Economy is slowing, U.S. figures show

June 01, 1994|By New York Times News Service

WASHINGTON -- Fresh signs of economic slowing emerged yesterday as new-home sales and personal spending slumped in April after two months of hefty gains, government figures showed.

And consumer confidence slipped in May, according to a tabulation by the Conference Board, with seven of nine regions posting declines. New England and the South Atlantic were the exceptions.

The latest economic figures, which were generally weaker than expected, reflected the twin bites of higher interest rates and higher income taxes, analysts said.

Yesterday's reports followed the government's recalculation of first-quarter growth Friday, raising total output in the first quarter to an annual pace of 3 percent, up from an initial estimate of 2.6 percent but far below the 7 percent in the final three months of 1993, when a rise in the refinancing of home mortgages swelled household buying power.

The downbeat economic news, signifying that there is little danger from inflation, helped the bond market bounce off its lows yesterday, but a jump in commodity prices rekindled inflation fears and the market declined, driving interest rates higher.

"The second quarter is off to a rather poor start," said Lacy H. Hunt, chief economist at HSBC Holdings Inc. in New York. "At a time when the economy needs help from the interest-sensitive sectors to overcome tax increases, the interest-sensitive sectors are a drag."

Exhibit A, many economists contended, is housing. Sales of new one-family homes in April skidded 6.8 percent, to an annual rate of 683,000, yesterday's report by the Departments of Commerce and Housing and Urban Development showed. Sales fell 16.9 percent in the Northeast, 14.1 percent in the South and 5.7 percent in the West. However, the Midwest posted a 16.9 percent gain.
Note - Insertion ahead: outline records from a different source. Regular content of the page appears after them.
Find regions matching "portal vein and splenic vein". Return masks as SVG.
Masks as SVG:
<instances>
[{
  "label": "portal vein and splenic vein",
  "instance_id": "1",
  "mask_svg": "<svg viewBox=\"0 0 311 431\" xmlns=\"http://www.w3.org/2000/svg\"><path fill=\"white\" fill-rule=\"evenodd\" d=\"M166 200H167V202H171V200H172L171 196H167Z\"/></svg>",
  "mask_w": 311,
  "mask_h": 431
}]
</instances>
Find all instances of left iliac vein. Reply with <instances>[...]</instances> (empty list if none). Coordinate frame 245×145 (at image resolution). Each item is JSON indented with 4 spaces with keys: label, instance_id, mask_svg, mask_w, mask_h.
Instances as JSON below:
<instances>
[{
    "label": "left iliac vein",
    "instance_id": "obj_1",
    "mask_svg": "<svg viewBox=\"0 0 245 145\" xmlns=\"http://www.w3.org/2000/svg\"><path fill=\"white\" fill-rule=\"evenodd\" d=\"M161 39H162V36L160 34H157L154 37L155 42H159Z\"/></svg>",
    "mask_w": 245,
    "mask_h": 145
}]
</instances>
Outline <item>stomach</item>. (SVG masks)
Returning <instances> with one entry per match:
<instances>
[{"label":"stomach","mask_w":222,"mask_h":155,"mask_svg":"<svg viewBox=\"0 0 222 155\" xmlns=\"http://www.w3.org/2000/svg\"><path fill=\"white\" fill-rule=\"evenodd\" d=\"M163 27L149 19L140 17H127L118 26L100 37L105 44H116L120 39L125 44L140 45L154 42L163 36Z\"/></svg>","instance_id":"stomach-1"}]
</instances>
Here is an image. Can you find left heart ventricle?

"It looks like it's primarily the interest rates," said David F. Seiders, chief economist for the National Association of Home Builders. Although the Federal Reserve began raising short-term interest rates only in February, mortgage rates have been moving up since October, and the early benefit of fence-sitters being pushed to act has now all but disappeared.

Legions of first-time buyers, some of whom would presumably have found a home to buy during the winter had it not been for the exceptionally harsh weather, now find themselves priced out of the market.
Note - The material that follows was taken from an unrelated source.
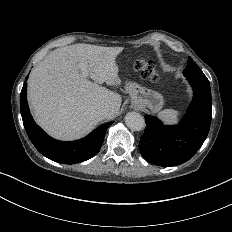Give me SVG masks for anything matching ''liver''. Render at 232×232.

During April the stock of unsold new homes edged up less than 1 percent, to 302,000, but because of the slower selling pace this inventory would last 5.3 months, up from 4.9 months in March.
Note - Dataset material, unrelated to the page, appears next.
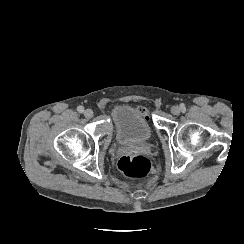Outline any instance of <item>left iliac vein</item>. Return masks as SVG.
<instances>
[{"mask_svg": "<svg viewBox=\"0 0 244 244\" xmlns=\"http://www.w3.org/2000/svg\"><path fill=\"white\" fill-rule=\"evenodd\" d=\"M170 111L173 115H179L181 113V109L177 105L172 106Z\"/></svg>", "mask_w": 244, "mask_h": 244, "instance_id": "4c4485c4", "label": "left iliac vein"}]
</instances>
The actual number of homes sold, with no annualization or seasonal adjustment, was 66,000 last month, the same as in April 1993, the Department also found. The average sales price eased $200, to $153,900.

Nor did economists find much comfort in the Commerce Department's report showing that personal income rose four-tenths of 1 percent in April, one-third the average increase for February and March.

They noted that disposable income fell two-tenths of 1 percent, the difference largely ascribed to tax increases that many wealthier households paid in the days approaching April 15. This drain no doubt contributed to a one-tenth of 1 percent easing in personal spending, which had been a major source of the economy's recent strength.

"Today's report is further evidence that the economy's tempo has changed," commented Robert D. Barr of the U.S. Chamber of Commerce. "After the frenetic flash dancing of late last year, households are moving to a softer, slower beat."

Not all analysts, however, were disappointed by yesterday's statistics, which also included private-sector surveys of store sales and of purchasing managers in the Chicago area.

Paul Mastroddi, economist at J. P. Morgan, called the decline in home sales "quite muted," and said the bank was staying with its projection of a 6 percent annual growth rate in the economy for the current quarter, one of the most optimistic forecasts.

The report on confidence from the Conference Board, a business-sponsored research group in New York, showed its index slipping 4.5 points in May, to 87.6, on a scale designating 1985 as 100.

"Although confidence retreated in May, the current reading continues to be at a fairly reassuring level," said Fabian Linden, executive director of the organization's Consumer Research Center.